[deleted]
Dear Emmanuel,
To interpret the speed of light as a velocity is to treat what essentially is a quantum mechanical phenomenon as something which obeys the rules of classical mechanics. We can only speak about the velocity of an object with respect to something if and when it interacts with that something as it moves. (Interacting includes the energy exchange between particles by means of which they express and preserve their energy). To be able to interact, a particle must have a position to act from. In www.quantumgravity.nl in Chapter 1.2 'Mass, a quantum mechanical definition' I have defined the rest mass of a particle as being greater as its position is less indefinite, as it remains longer within the area corresponding to that indefiniteness, as the probability to find it inside a smaller area is greater. This is why I in my essay I said that the rest energy of a particle depends on its ability to express that energy as gravity, on the definiteness of its position and vice versa. The less indefinite its position is, the greater its mass is, the stronger a source of gravity it is. So if we define the 'speed of light' as that 'velocity' at which its position is completely indefinite, then it cannot express its properties at that speed, which is why it appears to have no mass or any property at all, why it cannot be accelerated, act or be acted upon. (All interactions the photon is supposed to be involved in as travels, all Feynman diagrams of all possible interactions with virtual electrons, positrons, photons, are taken care of by the particles it is transmitted between as they themselves are the product as well as the source of all such interactions.) Only in this way photons can transmit force between particles without that force being involved in intermediary interactions with particles in the environment it is supposed to travel through. This info about the environment is already present at the emitting and absorbing particles as they continuously exchange energy and objects in between affect this exchange, information which is already is accounted for in the photon energy. So if a photon doesn't interact with, exist to the objects along its path, nor the environment to the photon, then it makes no sense to speak about its velocity: there's nothing with respect to which it moves. (This is no to say that we cannot predict where/when we can intercept, detect a photon if we know the position of the source, the direction and time of its emission).

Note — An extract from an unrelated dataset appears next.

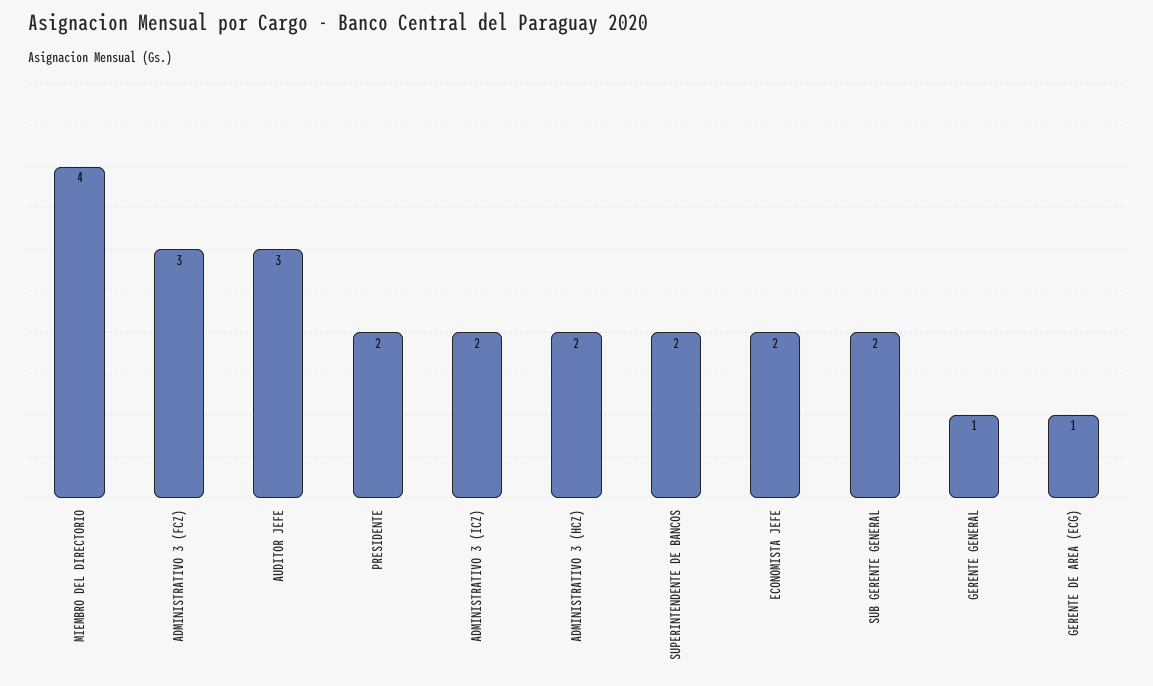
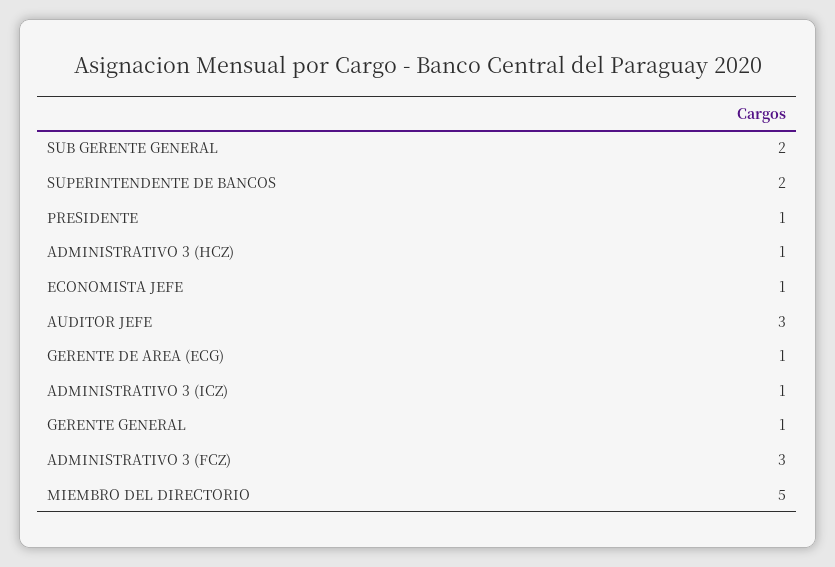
MIEMBRO DEL DIRECTORIO: 4 -> 5
PRESIDENTE: 2 -> 1
ADMINISTRATIVO 3 (ICZ): 2 -> 1
ADMINISTRATIVO 3 (HCZ): 2 -> 1
ECONOMISTA JEFE: 2 -> 1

If particle A emits a photon which is absorbed by B, a transmission changing the state of both A and B, then A sees the state of B change at the time it emits the photon, whereas B sees the state of A change as it absorbs the photon. That is, unless B after absorbing the photon sends back a message to A to confirm the receipt of the photon, a thank-you-note saying that A can from now on start to see B in its new state. A gravitational field is an area of contracted spacetime: the stronger the field, the more space, distance is 'folded' within a smaller area as measured with a rule outside that field. Whereas to a massive particle penetrating the field, this 'condensed' distance unfolds, to a massless particle there exists no field, and hence no distance to its source. So whereas to a massive observer A and B are separated in spacetime so to him the emission doesn't coincide in time with its absorption, as to the photon there's no distance between A and B, its transmission is instantaneous. So though an observer measures a duration, that doesn't mean that the transmission isn't instantaneous, it only isn't instantaneous to him. Whereas to the observer a space distance is a time distance, the photon bridges this distance in no time at all, so to the photon its transmission doesn't take any time at all.
If A sees B's state change at the time it emits the photon, then a finite velocity would mean that since nothing is allowed to happen which might prevent B from absorbing that photon, time would have to stand still for as long as the photon is traveling. Anyhow, we don't know whether A wants to get rid of some energy, or B incites A to produce the photon: if there's no absolute time, no clock outside the universe, then it doesn't even make sense to ask what causally precedes what, even though we see one event to happen before the other.
''Some physicists think that time is totally relative and does not really exist.''
The ''does not really exist'' seems to refer to an imaginary observation from outside the universe, so I can agree with this as in my essay I argue that the universe as a whole has no physical reality either. A universe which creates itself without any outside intervention creates, keeps producing time itself, containing all time within.
As a Self-Creating Universe can hardly stop creating itself, it keeps creating energy, so we don't need any dark energy to explain why the universe keeps expanding unhampered by gravity. It is this continuous creation which powers any change we experience as the passing of time. Since I cannot believe in a bigbang tale which implicitly states that the universe and everything inside of it has been created by some outside intervention, to me there's no (''problem of the nature of the'') Planck epoch either. It is because we believe that particles only are the source of their fields and interactions that we need a naïve and unnecessary tale like the bigbang hypothesis.
As to the origin of the energy in the universe, I cannot think of any more important question in physics. The problem with present physics is that it implicitly assumes that the (rest) energy of particles only is the source of their interactions, as a given, and not, as I propose in my essay (topic 838), as being also the product of their interactions, which it must be if in a SCU particles have to create one another.